Forêt aux environs de Mantoue.

SILVIE, conduite par les VOLEURS.

PREMIER VOLEUR.—Venez, venez, soyez tranquille; il faut que nous vous conduisions à notre capitaine.

SILVIE.—Des malheurs mille fois plus grands m'ont appris à supporter celui-ci avec patience.
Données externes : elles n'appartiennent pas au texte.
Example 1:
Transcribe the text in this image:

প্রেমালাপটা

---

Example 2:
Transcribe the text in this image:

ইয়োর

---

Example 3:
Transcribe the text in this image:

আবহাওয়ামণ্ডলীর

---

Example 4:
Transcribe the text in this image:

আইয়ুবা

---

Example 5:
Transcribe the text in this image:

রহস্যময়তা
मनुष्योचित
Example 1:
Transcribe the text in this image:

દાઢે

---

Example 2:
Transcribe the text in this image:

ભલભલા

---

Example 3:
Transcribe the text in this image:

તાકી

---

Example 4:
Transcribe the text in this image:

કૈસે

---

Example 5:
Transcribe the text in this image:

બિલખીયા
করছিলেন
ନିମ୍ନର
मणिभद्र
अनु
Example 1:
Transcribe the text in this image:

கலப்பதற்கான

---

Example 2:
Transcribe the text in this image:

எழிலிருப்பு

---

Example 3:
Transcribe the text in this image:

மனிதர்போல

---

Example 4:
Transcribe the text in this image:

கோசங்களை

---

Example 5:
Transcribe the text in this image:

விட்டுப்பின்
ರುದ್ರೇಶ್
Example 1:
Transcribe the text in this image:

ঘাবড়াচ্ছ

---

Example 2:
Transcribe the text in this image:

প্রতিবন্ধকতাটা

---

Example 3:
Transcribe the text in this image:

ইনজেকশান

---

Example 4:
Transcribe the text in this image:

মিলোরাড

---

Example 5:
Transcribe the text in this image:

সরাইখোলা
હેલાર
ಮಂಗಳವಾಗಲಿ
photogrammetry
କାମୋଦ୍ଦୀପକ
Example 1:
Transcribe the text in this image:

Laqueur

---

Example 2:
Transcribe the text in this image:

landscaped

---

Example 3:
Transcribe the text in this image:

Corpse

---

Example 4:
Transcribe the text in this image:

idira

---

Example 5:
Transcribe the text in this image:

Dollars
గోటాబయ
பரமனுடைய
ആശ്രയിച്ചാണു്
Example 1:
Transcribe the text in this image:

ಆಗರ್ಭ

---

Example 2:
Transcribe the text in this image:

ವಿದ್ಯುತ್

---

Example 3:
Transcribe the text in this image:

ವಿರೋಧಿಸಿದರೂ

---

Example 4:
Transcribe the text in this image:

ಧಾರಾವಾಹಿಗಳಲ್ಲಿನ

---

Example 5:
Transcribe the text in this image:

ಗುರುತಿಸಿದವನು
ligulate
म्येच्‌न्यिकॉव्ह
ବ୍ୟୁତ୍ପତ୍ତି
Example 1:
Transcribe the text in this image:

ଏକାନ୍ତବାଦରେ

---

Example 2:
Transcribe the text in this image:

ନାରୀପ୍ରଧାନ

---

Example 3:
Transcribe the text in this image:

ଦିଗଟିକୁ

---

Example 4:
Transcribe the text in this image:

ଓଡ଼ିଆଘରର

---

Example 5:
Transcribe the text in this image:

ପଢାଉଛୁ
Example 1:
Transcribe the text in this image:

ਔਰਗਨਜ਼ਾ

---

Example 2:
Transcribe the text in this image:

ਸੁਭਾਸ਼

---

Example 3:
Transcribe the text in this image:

SECOND VOLEUR.—Allons, conduisez-la.

PREMIER VOLEUR.—Où est le gentilhomme qui était avec elle?

TROISIÈME VOLEUR.—Comme il a le pied très-leste, il nous a échappé; mais Moïse et Valère le suivent. Va avec elle à l'ouest de la forêt, où est notre capitaine; nous allons courir après le fuyard. Le taillis est gardé de toutes parts; il ne peut nous échapper.

PREMIER VOLEUR.—Venez, il faut que je vous conduise à la caverne de notre capitaine: ne craignez rien, c'est un coeur généreux, et il ne souffrirait pas qu'une femme fût maltraitée.

SILVIE.—O Valentin! je supporte ceci par amour pour toi!

(Ils sortent.)


SCÈNE IV

Autre partie de la forêt.

VALENTIN entre

Combien l'habitude a d'empire sur l'homme: ces sombres déserts, ces bois solitaires, je les préfère aux villes peuplées et florissantes. Ici, je puis m'asseoir seul, sans être vu de personne; je puis unir ma voix gémissante aux accents plaintifs du rossignol et raconter mes douleurs; O toi qui habites dans mon sein, ne laisse pas la maison si longtemps sans maître, de peur que, tombant en ruines, l'édifice ne s'écroule et ne laisse plus aucun souvenir de ce qu'il était.